她飞快地将药瓶固定在绣绷中央,用数层软布包裹严实,防止攀爬时碎裂。
做完这一切,她咬破指尖,挤出一滴血珠,捻成血线,用那枚家传的银针,飞快地在绣绷的边缘,绣上了一道细不可见的血色纹路。
“陆沉,”她将绣绷递给他,声音在雨声中很轻,却带着不容置疑的力量,“若你……若你失足坠下,这根我用血脉之力祭炼过的丝线,或可……承你一瞬。

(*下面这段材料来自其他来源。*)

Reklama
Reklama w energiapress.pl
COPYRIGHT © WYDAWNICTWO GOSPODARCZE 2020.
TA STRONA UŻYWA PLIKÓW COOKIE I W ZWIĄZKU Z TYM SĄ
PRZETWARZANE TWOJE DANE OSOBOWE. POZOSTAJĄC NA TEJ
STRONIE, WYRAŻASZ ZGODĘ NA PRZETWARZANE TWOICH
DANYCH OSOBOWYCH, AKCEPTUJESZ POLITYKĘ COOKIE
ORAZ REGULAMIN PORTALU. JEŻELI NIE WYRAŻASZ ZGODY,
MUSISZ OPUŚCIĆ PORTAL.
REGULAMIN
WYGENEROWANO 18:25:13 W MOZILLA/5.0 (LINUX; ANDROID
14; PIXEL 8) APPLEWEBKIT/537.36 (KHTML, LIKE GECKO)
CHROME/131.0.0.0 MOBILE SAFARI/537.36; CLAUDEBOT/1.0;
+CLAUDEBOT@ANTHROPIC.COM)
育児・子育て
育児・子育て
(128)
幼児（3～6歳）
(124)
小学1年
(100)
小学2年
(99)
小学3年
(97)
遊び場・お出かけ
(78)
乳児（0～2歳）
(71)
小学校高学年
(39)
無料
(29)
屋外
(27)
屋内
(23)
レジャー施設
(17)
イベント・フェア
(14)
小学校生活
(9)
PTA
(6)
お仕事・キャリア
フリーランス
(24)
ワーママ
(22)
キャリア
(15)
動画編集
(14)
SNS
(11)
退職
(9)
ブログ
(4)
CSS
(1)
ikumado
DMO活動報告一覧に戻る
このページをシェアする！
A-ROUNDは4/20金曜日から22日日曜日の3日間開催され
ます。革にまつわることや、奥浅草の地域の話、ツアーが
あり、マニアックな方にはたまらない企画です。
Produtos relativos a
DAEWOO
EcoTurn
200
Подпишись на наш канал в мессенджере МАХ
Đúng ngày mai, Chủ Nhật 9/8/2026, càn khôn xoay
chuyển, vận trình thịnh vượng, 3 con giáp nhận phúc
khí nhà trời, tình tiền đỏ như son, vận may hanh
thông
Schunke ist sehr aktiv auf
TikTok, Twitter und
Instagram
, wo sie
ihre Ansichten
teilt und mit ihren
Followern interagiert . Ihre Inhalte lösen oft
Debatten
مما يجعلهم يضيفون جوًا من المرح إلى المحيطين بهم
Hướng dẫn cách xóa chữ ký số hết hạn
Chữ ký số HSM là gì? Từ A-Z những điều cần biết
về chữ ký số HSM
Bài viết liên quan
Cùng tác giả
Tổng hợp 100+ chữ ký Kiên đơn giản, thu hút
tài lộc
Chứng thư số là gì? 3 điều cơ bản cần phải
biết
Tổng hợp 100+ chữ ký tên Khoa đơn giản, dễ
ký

”
陆沉接过那沉甸甸的绣绷,看着她指尖的伤口和那双燃烧着火焰的眸子,千言万语都堵在喉头,最终只化作一个重重的点头。
是夜,暴雨倾盆,雷声滚滚。
含元殿巍峨的殿顶在电光中时隐时现,如一头蛰伏在黑暗中的巨兽。
一道黑影,如壁虎般悄无声息地贴着殿角飞檐,借着雷声的掩护,灵巧地攀上了巨大的鸱吻。
正是陆沉!
殿顶的琉璃瓦在雨水的冲刷下,滑腻如油,每一步都凶险万分。
他深吸一口气,从怀中摸出那块槐木偶残片,看准瓦当间的缝隙,猛地刺入!
木片死死卡住,成了他在这光滑斜面上唯一的支点。
他稳住身形,左手紧握着赵缳制作的绣绷,右手从袖中抽出一片记录律条的竹简,以之为尺,精准地找到了龙脊最末端,那第九片瓦当的位置。
就是这里!
他拧开瓶塞,将那墨绿色的“显形露”小心翼翼地点涂在瓦当正中。
“滋啦”
一声轻响,一缕青烟自瓦面腾起,瞬间被暴雨浇灭。
诡异的一幕发生了,那片琉璃瓦竟像是活了一般,微微震颤起来。
片刻之后,一枚遍布铜绿的钉首,竟从瓦当的中心,缓缓地、一寸寸地向上浮起!
陆沉眼中精光一闪,伸手握住钉首,用力一拔!
伪钉应声而出!
他借着闪电的光芒看去,只见钉身上赫然刻着两个篆字:“永徽”!
而在这两个字下面,隐约可见被利器强行刮去的、更古老的铭文刻痕,正是“贞观”二字的轮廓!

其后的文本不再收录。